Mega-events do not have a trickle-down effect on sports participation
Trygve Buch Laub from the Danish Institute for Sports Studies talks about the trickle-down effect. Photo: Play the Game / Thomas Søndergaard
31.10.2013By Kirsten Sparre
The idea of the trickle-down effect posits that exposure to elite sports - particular in connection with mega-events - will make people want to take up that sport due to its newfound popularity. However, Koen Breedveld, director of the Mulier Institute in the Netherlands, dismissed the trickle-down effect completely.
"Forget about trickle-down effects. They do not happen," he said and backed it up with findings from a recent evaluation of the effects of the 2012 Olympic Games in London on mass participation in sport.
80 per cent of clubs in London reported that they did not see the Games as an opportunity to increase participation in their activities, and 21 out of 26 types of sport did not experience an increase in membership following the Olympic Games.
"There was no big increase in sports participation during the years the Games were planned and executed.
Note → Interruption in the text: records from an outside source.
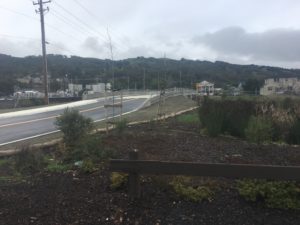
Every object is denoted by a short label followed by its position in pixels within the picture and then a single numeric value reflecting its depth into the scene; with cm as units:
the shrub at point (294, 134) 673
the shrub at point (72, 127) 522
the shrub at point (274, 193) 324
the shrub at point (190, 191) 336
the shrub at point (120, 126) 622
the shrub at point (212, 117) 696
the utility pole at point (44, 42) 2262
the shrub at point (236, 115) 729
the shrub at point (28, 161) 445
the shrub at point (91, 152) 453
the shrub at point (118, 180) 356
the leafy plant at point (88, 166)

It was very disappointing," Breedveld said.
In Breedveld's view, mega-events fail to produce a trickle-down effect on mass participation in sport because sports participation for most people is rooted in long established habits from childhood and is influenced by many social factors and time constraints. It is also completely dependent on whether sports federations, clubs, and municipalities have set up the appropriate infrastructure that allows people to take up a particular sport.
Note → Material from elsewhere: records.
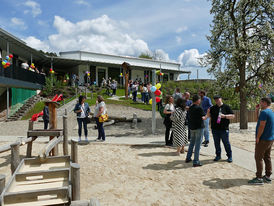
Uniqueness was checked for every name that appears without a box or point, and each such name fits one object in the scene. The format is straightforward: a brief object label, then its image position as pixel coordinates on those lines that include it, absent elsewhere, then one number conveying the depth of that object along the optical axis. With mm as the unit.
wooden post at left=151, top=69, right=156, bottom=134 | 9422
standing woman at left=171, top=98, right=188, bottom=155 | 6262
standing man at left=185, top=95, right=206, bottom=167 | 5363
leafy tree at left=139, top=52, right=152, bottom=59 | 64975
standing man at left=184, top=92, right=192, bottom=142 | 7641
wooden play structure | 2924
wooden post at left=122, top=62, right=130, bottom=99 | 20247
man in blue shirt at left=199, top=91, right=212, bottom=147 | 7279
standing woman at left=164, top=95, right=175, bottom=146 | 7041
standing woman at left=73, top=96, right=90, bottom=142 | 7539
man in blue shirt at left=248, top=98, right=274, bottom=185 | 4191
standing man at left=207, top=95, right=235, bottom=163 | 5500
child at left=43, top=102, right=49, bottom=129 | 9117
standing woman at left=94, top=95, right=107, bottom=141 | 7684
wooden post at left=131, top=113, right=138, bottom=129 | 11098
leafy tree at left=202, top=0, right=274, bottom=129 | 10812
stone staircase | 15516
"If mega-events have an effect on sports participation, it is because they can persuade people who are already active in sports to take up another sport or set new goals. Mega-events will not raise sport participation levels in general," Breedveld declared.
Some effect in Denmark - but only short term
Trygve Buch Laub from the Danish Institute for Sports Studies has also tried to test the theory of the trickle-down effect.
Sports participation in Denmark is quite high. 64 per cent of the adult population play sports at least once a week, and participation rates among children are even higher. The question for Laub and his colleagues was whether the high participation rates have been inspired by elite sport events.
"Our research shows that elite sport does inspire certain groups to some extent, particularly teenage girls and boys and men from the age of 7 to 29. It particularly applies to the most popular sports that are covered heavily by the media such as handball, table tennis, and football," Laub explained.
However, the effects are dubious, short term and seemingly based solely on media coverage, Laub continued.
The research led him and his colleagues to look at the question from another angle. The rise in sports participation from 2007 to 2011 consists primarily of runners in their 20s, 30s and 40s.
"Running inspires mass participation, which on the other hand has led to a massive rise in running events. So in terms of understanding the effects of mass events on sports participation, it might be more interesting to study the effects of mass events where people are participants rather than spectators," Laub suggested.